*FRAGMENTO DEL DOCUMENTO*.
• • • • •
Por William Ospina
La
primera Oración por la Paz fue pronunciada por Jorge Eliécer Gaitán, dirigente
del Partido Liberal Colombiano el 7 de febrero de 1948 durante la Marcha del
Silencio en Bogotá, contra la persecución y represión desatada por el gobierno
conservador de Mariano Ospina Pérez . Esta segunda "Oración por la
Paz" escrita por el poeta, novelista y ensayista colombiano, William
Ospina, fue leída en la Plaza de Bolívar, en el acto central de la Movilización
por la Paz y la Democracia, por la ex senadora Piedad Córdoba, este 9 de abril
de 2013.
Hace 65 años se alza desde esta tribuna
un clamor por la paz de Colombia.
65 años es el tiempo de una vida
humana. Eso quiere decir que toda la vida hemos esperado la paz. Y la paz no ha
llegado, y no conocemos su rostro.
Es un pueblo muy paciente un pueblo que
espera 65, 70, 100 años por la paz. Cien años de soledad. Un pueblo que
trabaja, que confía en Dios, que sueña con un futuro digno y feliz, porque, a
pesar de lo que digan los sondeos frívolos, no vive un presente digno y no vive
un presente feliz.
Aquí no nos dan realidades, aquí se
especializaron en darnos cifras. El pueblo tiene hambre pero las cifras dicen
que hay abundancia, el pueblo padece más violencia pero las cifras dicen que
todo mejora. El pueblo es desdichado pero las cifras dicen que es feliz.
Ahora comprendemos que un pueblo no
puede sentarse a esperar a que llegue la paz, que es necesario sembrar paz para
que la paz florezca, que la paz es mucho más que una palabra.
El verdadero nombre de la paz es la
dignidad de los ciudadanos, la confianza entre los ciudadanos, el afecto entre
los ciudadanos. Y donde hay tanta desigualdad, y tanta discriminación, y tanto
desprecio por el pueblo, no puede haber paz. Allí donde no hay empleo
difícilmente puede haber paz. Allí donde no hay educación verdadera, respetuosa
y generosa, qué difícil que haya paz. Allí donde la salud es un negocio, ¿cómo
puede haber paz? Donde se talan sin conciencia los bosques, no puede haber paz,
porque los árboles, que todo lo dan y casi nada piden, que nos dan el agua y el
aire, son los seres más pacíficos que existen.
• • • • •
*INFORMACIÓN PROPORCIONADA*.
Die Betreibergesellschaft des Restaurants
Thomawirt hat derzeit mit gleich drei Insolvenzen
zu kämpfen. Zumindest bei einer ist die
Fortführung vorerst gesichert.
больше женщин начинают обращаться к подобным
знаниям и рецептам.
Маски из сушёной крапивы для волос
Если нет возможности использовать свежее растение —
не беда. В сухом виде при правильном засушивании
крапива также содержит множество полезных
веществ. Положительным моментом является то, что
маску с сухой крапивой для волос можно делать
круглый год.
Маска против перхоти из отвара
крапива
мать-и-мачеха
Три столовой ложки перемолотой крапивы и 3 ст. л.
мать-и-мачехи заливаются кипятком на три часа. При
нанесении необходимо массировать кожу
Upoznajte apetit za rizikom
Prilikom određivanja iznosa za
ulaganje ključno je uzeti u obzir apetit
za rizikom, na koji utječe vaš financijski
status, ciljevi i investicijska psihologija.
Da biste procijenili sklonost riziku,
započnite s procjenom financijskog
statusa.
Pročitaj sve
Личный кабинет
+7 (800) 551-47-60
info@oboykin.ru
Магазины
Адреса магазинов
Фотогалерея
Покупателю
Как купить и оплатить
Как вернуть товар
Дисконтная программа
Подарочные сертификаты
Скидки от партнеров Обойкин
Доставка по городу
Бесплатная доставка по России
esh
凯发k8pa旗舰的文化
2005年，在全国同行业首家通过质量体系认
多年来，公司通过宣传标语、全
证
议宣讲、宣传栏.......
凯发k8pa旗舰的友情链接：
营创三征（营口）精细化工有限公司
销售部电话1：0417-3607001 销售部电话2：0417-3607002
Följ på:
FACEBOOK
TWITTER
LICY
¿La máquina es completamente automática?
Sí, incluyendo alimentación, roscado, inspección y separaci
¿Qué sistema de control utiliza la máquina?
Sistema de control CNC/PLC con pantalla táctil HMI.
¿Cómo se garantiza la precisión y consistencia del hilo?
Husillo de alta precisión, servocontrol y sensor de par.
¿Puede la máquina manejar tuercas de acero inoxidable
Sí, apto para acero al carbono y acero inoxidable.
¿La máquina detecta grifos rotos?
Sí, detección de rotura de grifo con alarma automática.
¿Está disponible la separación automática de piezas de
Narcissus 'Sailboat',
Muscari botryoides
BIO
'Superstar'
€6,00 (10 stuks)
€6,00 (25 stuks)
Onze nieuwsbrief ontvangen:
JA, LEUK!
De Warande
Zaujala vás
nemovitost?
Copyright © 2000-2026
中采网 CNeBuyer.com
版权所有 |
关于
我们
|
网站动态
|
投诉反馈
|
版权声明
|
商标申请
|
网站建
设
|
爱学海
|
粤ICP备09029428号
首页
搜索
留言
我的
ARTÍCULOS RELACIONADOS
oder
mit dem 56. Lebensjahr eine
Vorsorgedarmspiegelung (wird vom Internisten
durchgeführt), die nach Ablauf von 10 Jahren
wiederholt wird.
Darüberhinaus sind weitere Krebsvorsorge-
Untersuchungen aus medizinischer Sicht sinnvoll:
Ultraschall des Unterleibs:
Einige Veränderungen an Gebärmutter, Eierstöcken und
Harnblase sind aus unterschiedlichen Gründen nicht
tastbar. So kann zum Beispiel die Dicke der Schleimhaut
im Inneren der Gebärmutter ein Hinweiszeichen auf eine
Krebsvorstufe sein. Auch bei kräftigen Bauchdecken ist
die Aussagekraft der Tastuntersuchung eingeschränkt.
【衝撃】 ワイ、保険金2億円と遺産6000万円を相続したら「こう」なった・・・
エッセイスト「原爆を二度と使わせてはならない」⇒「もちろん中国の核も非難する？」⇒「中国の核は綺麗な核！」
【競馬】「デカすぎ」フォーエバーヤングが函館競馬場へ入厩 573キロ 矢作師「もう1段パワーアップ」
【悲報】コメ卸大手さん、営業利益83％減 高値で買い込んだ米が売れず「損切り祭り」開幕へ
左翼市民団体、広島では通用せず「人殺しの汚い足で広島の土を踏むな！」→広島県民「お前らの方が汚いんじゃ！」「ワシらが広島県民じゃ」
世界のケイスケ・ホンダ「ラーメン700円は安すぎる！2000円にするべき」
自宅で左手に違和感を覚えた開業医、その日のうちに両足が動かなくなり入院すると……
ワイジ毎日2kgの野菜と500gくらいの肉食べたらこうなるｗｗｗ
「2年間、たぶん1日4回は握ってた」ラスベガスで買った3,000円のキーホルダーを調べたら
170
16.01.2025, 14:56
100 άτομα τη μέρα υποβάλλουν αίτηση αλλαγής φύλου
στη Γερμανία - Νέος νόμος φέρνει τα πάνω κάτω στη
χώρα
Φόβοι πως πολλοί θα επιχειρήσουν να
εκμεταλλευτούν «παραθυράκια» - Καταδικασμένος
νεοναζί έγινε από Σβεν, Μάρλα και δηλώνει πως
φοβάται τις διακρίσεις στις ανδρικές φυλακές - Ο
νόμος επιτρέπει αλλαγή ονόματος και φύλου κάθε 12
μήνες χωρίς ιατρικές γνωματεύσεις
• • • • •
*USANDO LA INFORMACIÓN*.
A. Reescribe el fragmento de la oración por la paz que abre con las palabras "Hace 65 años" y cierra con "conocemos su rostro.", poniendo "grito" en lugar de "clamor".
B. Según la oración por la paz, ¿quién leyó la segunda oración en la Plaza de Bolívar?

*RESPUESTAS DEL EJERCICIO*.
A.
Hace 65 años se alza desde esta tribuna
un grito por la paz de Colombia.
65 años es el tiempo de una vida
humana. Eso quiere decir que toda la vida hemos esperado la paz. Y la paz no ha
llegado, y no conocemos su rostro.

B. La ex senadora Piedad Córdoba.